StrongerTogether released a statement Tuesday sharing their dismay at the Taxpayer’s Association decision.

“We are highly concerned with the opinion given by the Utah Taxpayers Association on Orem’s Proposition 2. That concern is compounded by the fact that they have not provided any data to challenge our claims of a significant tax increase. Our data comes from Alpine School District’s audited and publicly available reports, while the taxpayers association appears to rely on unverified claims of the pro-split group. The claim that we left out revenue sources is actually a fundamental problem with the pro-split numbers. Specifically, they included over $18 million in revenues from pass-through funds (money collected and immediately transferred to outside entities) related to Charter Schools and Tax Increment Financing – funds that are not available to our schools.

“The facts remain unchanged.

  1.  Orem, on its own as a smaller district, will be more costly and have fewer resources.
  2. Orem schools receive significant funding as part of Alpine School District that will be lost if Orem forms its own district.
  3. Our teachers and administrators know this. 84% of surveyed teachers said they would try to leave Orem.
  4. Parents and others currently involved in our schools strongly oppose a split from Alpine School District. Over 90% of surveyed PTA members oppose an Orem-only split. The Alpine Education Association voted to oppose the split.
  5. Programs and services will be severely disrupted for years to come.”

“Furthermore, Alpine School District supports the right of communities to decide. But StrongerTogether is a grassroots effort of local teachers, parents, and respected members of our community urging Orem residents to protect our schools and our children. Vote against the absolute folly of an Orem-only district. Vote NO on proposition 2.”

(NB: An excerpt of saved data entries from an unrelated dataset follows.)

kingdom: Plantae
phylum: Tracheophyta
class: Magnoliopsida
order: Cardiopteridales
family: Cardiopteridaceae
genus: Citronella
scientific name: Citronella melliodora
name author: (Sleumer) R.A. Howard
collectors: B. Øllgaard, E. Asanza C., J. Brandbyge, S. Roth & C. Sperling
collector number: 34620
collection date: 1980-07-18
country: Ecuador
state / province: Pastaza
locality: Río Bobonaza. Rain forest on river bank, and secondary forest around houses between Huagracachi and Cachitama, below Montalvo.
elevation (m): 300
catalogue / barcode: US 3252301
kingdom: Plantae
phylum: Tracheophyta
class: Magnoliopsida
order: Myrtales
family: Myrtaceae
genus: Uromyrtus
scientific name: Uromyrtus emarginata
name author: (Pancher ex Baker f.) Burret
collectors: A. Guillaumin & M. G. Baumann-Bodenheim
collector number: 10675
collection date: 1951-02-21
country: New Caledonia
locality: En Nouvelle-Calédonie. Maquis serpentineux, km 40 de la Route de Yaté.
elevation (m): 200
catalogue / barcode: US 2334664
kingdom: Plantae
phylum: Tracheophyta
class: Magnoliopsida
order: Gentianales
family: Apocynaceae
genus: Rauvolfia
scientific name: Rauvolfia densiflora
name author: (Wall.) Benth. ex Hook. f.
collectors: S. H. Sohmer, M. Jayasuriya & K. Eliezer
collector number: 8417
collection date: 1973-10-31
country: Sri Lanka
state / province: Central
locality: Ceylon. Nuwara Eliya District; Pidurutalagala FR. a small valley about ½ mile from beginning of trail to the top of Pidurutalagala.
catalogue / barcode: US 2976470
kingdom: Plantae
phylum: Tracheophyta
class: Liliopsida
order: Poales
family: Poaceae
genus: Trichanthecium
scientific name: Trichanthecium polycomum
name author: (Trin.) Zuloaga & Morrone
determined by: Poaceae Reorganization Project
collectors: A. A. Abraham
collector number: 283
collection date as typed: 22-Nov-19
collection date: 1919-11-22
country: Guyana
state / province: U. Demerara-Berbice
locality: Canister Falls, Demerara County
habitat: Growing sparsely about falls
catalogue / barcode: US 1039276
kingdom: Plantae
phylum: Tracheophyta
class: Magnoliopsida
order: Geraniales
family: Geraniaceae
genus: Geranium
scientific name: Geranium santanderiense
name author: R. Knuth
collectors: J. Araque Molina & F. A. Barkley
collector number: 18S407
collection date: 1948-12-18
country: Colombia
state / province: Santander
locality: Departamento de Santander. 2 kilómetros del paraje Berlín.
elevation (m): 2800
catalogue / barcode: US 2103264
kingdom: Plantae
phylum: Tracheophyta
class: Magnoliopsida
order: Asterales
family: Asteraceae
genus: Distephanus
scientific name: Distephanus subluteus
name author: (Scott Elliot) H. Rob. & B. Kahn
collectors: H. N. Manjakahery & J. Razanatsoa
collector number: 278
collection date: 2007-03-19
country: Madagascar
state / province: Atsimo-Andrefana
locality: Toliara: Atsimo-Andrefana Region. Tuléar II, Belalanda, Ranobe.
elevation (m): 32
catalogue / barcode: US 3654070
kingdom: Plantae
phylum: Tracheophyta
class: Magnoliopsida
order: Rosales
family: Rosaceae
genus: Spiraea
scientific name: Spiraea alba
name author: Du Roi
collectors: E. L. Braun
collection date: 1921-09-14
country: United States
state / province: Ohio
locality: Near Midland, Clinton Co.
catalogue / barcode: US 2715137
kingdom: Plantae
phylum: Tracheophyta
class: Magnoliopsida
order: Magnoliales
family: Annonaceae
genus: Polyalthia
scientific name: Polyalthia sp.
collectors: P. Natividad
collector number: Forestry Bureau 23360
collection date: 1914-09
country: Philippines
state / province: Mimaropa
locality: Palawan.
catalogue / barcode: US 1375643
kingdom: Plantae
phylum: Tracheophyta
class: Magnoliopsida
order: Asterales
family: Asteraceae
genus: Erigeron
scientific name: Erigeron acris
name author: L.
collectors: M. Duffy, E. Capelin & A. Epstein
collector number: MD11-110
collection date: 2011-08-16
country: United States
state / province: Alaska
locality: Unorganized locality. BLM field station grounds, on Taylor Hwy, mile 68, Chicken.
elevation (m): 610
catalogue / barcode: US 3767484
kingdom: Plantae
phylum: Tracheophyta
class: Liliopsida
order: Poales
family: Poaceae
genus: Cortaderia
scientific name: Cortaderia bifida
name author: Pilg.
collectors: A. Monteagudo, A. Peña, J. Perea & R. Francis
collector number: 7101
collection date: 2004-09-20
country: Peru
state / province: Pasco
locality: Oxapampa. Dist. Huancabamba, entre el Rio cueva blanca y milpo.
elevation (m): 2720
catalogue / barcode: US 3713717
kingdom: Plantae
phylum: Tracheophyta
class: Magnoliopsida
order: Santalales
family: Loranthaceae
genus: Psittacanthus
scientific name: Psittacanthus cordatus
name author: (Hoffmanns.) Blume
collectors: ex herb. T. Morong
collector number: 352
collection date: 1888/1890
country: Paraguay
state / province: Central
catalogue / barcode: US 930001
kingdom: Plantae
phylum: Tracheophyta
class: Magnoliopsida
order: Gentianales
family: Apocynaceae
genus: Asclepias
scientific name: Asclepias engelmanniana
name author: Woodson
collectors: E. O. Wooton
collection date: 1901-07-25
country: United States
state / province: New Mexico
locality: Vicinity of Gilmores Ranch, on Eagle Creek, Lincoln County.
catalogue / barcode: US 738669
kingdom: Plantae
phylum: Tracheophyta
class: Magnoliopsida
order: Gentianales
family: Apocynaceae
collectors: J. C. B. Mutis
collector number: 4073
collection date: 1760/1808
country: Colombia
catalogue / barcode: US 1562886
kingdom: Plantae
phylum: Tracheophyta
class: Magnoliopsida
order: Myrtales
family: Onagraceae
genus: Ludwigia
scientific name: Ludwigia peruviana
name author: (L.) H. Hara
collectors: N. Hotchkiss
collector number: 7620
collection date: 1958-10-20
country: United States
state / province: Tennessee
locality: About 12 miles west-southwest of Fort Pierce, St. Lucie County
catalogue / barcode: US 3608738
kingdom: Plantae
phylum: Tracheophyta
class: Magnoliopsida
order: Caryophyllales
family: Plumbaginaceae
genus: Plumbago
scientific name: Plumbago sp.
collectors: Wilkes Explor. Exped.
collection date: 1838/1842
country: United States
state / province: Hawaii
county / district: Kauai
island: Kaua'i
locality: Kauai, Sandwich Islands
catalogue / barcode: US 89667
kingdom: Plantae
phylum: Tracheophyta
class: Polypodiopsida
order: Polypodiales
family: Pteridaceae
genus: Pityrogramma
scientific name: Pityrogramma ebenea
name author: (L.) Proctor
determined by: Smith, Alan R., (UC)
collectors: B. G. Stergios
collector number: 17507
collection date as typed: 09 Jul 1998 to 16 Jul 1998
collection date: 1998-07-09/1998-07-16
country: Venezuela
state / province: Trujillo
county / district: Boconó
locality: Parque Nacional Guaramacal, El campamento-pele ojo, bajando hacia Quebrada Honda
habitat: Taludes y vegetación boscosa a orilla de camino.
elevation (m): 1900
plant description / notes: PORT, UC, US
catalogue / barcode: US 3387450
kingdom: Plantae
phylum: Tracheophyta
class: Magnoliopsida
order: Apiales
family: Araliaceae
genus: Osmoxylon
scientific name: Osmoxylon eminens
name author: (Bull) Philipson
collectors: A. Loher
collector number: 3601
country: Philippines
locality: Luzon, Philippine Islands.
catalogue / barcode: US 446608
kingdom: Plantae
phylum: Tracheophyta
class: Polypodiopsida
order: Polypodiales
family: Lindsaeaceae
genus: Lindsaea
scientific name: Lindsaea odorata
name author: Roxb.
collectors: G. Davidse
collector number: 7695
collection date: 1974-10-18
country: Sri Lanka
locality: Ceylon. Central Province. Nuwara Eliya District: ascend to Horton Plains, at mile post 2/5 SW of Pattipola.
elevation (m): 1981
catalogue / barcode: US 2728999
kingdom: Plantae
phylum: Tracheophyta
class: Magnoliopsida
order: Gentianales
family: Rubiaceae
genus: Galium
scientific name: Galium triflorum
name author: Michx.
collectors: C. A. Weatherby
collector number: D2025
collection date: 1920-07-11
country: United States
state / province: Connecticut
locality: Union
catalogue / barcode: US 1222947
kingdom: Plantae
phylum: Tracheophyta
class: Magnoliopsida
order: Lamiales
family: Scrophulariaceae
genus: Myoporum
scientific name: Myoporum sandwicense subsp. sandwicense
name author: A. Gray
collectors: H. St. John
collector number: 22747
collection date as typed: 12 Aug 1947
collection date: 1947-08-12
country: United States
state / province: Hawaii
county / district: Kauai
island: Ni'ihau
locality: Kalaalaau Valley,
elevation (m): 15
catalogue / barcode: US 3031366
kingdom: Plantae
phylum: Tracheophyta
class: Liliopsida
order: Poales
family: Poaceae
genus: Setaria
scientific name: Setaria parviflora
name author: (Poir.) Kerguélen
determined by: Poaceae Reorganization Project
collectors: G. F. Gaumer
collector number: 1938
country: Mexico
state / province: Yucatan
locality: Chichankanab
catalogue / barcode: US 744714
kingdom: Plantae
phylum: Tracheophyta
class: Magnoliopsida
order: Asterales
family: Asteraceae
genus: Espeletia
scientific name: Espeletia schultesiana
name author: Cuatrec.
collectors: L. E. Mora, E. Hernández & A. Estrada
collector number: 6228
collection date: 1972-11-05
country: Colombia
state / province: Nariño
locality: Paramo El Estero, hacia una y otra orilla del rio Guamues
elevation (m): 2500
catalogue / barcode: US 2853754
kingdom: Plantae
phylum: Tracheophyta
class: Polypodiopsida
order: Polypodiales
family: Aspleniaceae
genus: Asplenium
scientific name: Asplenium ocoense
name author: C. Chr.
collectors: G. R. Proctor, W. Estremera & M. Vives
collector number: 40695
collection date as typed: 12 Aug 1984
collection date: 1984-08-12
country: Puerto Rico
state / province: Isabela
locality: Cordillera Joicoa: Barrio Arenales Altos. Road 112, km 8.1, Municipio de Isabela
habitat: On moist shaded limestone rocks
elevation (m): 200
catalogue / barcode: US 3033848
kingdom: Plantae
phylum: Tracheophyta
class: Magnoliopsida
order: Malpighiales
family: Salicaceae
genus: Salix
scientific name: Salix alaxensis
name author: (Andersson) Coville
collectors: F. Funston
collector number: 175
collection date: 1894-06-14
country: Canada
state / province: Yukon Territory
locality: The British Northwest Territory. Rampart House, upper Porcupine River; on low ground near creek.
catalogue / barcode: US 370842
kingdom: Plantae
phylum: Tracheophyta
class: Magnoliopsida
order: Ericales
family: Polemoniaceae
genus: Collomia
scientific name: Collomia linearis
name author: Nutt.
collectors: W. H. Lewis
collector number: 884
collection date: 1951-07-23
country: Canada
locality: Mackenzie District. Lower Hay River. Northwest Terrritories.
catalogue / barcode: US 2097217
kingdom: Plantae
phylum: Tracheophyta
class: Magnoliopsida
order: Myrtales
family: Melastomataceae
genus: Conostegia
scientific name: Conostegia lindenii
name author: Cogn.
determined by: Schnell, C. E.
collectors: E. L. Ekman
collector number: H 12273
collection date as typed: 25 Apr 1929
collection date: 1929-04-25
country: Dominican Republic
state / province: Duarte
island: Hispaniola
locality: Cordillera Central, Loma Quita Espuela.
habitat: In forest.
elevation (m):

In response to voting, on the bond and property taxes, Orem Mayor David Young released this statement Tuesday:

“A vote for or against a new Orem School District is a personal decision. I completely respect that and encourage people to vote their conscience. My concern is when one side puts out extremely inaccurate and misleading information that makes it difficult for people to make an informed decision.”

“The actual numbers are important to understand. Over 20 years Orem Taxpayers paid $174 Million Dollars that was sent to other cities and NOT used to benefit Orem schools. With ASD’s new bond, Orem taxpayers will be responsible to pay $116 Million Dollars but Orem Schools will only receive $20 Million or 17% of what taxpayers pay in. Why would the citizens of Orem choose to continue to make this mistake?”

“The nonprofit, nonpartisan Utah Taxpayers Association mission since 1923 has been to insure that voters have accurate information on which to base their decisions. I appreciate that they listened to both sides and concluded there will be no additional tax increase. In addition, they urge Orem taxpayers to Vote Yes on Prop 2,” Young said.